• [RECORD SET]:
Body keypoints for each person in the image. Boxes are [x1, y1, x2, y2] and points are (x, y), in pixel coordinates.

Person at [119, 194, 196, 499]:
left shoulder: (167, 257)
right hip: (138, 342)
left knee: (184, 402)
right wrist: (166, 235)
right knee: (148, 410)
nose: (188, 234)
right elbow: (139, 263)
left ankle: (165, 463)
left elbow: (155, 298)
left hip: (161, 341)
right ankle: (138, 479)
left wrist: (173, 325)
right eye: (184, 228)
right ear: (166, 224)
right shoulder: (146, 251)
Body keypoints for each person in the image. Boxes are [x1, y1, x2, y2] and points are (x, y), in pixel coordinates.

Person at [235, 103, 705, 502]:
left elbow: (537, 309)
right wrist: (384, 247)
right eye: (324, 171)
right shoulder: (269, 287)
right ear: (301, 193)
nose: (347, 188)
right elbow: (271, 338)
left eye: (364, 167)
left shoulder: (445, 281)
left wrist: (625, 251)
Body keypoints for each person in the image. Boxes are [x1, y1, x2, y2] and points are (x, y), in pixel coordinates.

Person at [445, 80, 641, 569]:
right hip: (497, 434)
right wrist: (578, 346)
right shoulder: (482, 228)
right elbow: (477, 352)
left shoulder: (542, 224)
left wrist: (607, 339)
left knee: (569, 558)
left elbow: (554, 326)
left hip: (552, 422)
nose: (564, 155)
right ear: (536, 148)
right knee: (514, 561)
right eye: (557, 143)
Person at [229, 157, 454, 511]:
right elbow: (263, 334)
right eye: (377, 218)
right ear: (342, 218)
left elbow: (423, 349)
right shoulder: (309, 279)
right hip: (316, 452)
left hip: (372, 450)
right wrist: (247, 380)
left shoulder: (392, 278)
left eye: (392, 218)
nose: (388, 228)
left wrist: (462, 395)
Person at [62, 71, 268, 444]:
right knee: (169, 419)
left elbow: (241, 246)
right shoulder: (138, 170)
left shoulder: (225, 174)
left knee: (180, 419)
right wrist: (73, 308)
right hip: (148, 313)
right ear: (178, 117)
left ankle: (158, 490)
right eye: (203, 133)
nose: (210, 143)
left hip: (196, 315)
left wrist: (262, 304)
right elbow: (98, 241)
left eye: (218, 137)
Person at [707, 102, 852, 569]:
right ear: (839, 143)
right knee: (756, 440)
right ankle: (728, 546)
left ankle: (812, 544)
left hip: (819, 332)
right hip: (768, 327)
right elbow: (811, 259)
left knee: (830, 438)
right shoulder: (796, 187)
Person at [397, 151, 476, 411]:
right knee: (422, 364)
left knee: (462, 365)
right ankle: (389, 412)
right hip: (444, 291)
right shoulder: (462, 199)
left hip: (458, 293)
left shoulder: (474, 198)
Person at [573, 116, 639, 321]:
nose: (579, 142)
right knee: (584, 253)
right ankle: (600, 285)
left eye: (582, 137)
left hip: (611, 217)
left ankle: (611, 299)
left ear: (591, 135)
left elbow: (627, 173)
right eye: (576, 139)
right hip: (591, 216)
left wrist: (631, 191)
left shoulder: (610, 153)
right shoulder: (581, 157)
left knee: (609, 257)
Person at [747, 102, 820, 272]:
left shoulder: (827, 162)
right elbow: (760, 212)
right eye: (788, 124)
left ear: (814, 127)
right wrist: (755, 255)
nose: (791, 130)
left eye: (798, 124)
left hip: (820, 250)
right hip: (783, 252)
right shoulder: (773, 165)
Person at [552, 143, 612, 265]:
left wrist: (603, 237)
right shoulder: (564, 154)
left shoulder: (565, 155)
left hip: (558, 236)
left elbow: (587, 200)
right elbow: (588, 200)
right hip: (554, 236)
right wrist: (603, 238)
* * *
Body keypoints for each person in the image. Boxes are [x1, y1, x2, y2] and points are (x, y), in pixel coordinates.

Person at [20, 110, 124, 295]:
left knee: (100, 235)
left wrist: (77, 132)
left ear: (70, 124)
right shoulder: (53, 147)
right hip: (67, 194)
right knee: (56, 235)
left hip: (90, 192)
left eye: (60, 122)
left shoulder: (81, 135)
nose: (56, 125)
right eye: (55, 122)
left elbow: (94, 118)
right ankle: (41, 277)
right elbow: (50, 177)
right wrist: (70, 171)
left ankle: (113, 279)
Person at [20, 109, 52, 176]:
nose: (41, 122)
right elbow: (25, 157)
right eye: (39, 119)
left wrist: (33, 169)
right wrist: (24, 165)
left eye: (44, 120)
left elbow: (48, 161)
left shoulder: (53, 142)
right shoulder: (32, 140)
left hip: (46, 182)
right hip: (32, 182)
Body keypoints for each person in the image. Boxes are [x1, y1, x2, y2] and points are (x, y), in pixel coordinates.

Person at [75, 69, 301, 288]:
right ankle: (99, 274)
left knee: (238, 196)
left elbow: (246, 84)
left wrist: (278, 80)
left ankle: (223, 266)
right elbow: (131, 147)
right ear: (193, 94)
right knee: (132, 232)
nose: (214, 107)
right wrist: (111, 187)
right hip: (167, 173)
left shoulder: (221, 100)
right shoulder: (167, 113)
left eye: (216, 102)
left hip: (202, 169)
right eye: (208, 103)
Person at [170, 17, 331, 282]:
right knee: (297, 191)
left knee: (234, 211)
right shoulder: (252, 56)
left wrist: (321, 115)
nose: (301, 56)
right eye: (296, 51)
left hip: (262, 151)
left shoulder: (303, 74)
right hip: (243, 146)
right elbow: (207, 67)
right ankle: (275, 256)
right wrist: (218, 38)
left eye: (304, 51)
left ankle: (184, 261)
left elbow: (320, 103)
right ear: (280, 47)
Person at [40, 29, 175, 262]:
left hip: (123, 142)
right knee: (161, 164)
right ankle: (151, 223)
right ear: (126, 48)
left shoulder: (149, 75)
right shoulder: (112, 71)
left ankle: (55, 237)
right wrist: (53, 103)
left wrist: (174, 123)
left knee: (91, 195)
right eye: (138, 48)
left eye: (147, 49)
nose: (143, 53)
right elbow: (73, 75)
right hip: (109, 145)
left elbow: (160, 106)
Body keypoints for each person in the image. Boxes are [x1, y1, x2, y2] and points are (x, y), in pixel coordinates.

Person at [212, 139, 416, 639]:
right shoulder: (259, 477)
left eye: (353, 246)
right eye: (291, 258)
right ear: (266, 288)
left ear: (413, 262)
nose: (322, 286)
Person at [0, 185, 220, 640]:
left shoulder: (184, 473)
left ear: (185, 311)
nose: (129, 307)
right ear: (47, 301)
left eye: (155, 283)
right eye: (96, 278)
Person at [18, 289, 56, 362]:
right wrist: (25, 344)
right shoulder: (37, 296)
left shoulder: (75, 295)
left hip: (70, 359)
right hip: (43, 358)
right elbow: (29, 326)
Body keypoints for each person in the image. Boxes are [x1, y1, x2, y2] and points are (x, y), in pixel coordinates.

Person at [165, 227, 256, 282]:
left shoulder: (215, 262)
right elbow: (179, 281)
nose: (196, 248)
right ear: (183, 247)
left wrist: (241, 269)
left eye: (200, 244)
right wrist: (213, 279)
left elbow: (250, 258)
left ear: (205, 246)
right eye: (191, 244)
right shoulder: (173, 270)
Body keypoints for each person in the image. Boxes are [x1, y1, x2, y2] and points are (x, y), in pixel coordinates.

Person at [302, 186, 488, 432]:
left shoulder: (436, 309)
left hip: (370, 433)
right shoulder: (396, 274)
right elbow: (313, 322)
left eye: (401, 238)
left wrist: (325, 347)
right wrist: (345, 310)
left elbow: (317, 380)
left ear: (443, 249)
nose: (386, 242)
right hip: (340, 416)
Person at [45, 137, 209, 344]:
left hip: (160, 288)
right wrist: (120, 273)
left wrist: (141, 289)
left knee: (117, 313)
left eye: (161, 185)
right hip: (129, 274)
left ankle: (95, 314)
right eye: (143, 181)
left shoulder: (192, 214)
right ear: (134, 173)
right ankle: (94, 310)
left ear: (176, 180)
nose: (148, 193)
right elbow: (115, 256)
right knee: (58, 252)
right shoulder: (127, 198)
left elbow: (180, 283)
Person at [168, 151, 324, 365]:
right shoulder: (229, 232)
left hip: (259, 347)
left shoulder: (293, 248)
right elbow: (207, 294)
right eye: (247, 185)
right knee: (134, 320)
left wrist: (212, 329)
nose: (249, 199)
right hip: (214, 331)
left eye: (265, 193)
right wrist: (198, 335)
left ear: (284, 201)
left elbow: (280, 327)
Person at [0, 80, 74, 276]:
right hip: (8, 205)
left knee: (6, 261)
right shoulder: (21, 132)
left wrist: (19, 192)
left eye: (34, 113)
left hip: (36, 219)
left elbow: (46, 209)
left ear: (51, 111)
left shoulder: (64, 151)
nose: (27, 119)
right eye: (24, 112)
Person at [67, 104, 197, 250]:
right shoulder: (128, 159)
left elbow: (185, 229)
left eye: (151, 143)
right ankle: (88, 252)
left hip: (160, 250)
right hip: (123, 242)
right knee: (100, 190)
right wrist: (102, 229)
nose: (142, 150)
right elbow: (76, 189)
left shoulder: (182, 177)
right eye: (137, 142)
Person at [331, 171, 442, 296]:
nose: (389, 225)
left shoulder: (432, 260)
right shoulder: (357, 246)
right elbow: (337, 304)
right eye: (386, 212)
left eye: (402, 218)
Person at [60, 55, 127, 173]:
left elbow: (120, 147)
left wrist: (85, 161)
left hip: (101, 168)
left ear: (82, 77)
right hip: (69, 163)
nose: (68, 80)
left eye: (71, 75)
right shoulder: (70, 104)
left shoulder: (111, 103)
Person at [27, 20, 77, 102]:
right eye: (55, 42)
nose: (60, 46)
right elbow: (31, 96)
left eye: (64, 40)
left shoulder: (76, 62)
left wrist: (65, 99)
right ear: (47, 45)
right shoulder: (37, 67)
--
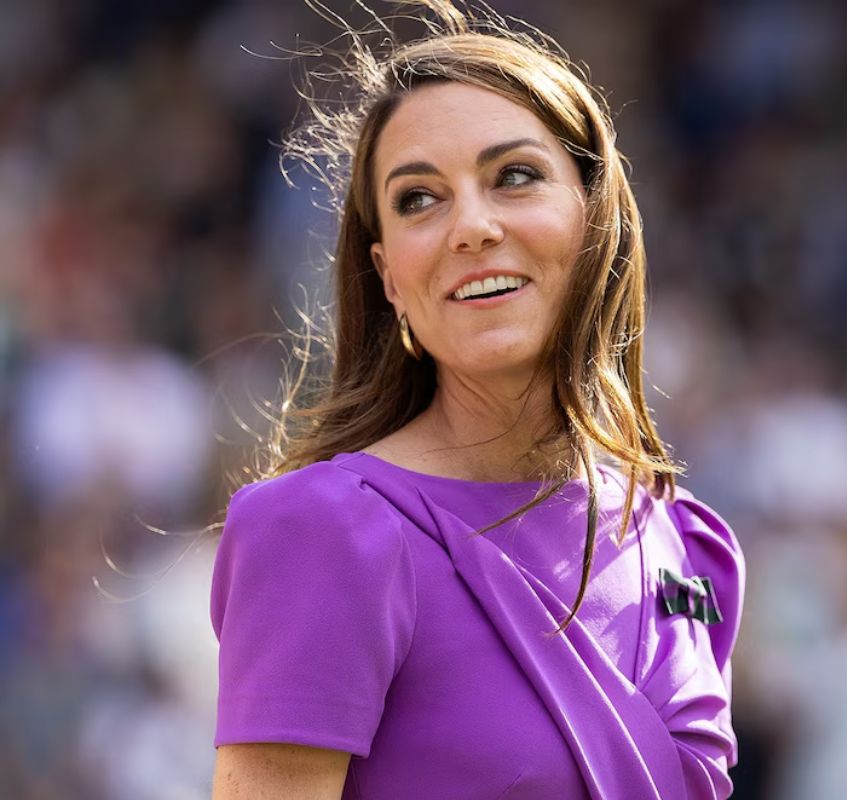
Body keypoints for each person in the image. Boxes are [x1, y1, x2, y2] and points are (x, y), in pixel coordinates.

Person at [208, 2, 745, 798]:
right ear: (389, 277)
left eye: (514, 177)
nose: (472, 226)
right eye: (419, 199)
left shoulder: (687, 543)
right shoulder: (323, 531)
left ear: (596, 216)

• [WORK TASK]: Where the listing above reaches the line that contains "left shoulder: (392, 278)", start retyping, and finish with the line that contains "left knee: (462, 365)"; reproduce those lines exactly and no others.

• [ANSWER]:
left shoulder: (392, 278)
left eye: (392, 218)
nose: (388, 228)
left wrist: (462, 395)
Person at [62, 71, 268, 444]:
right knee: (169, 419)
left elbow: (241, 246)
right shoulder: (138, 170)
left shoulder: (225, 174)
left knee: (180, 419)
right wrist: (73, 308)
right hip: (148, 313)
right ear: (178, 117)
left ankle: (158, 490)
right eye: (203, 133)
nose: (210, 143)
left hip: (196, 315)
left wrist: (262, 304)
right elbow: (98, 241)
left eye: (218, 137)
Person at [707, 102, 852, 569]:
right ear: (839, 143)
right knee: (756, 440)
right ankle: (728, 546)
left ankle: (812, 544)
left hip: (819, 332)
right hip: (768, 327)
right elbow: (811, 259)
left knee: (830, 438)
right shoulder: (796, 187)
Person at [397, 151, 476, 411]:
right knee: (422, 364)
left knee: (462, 365)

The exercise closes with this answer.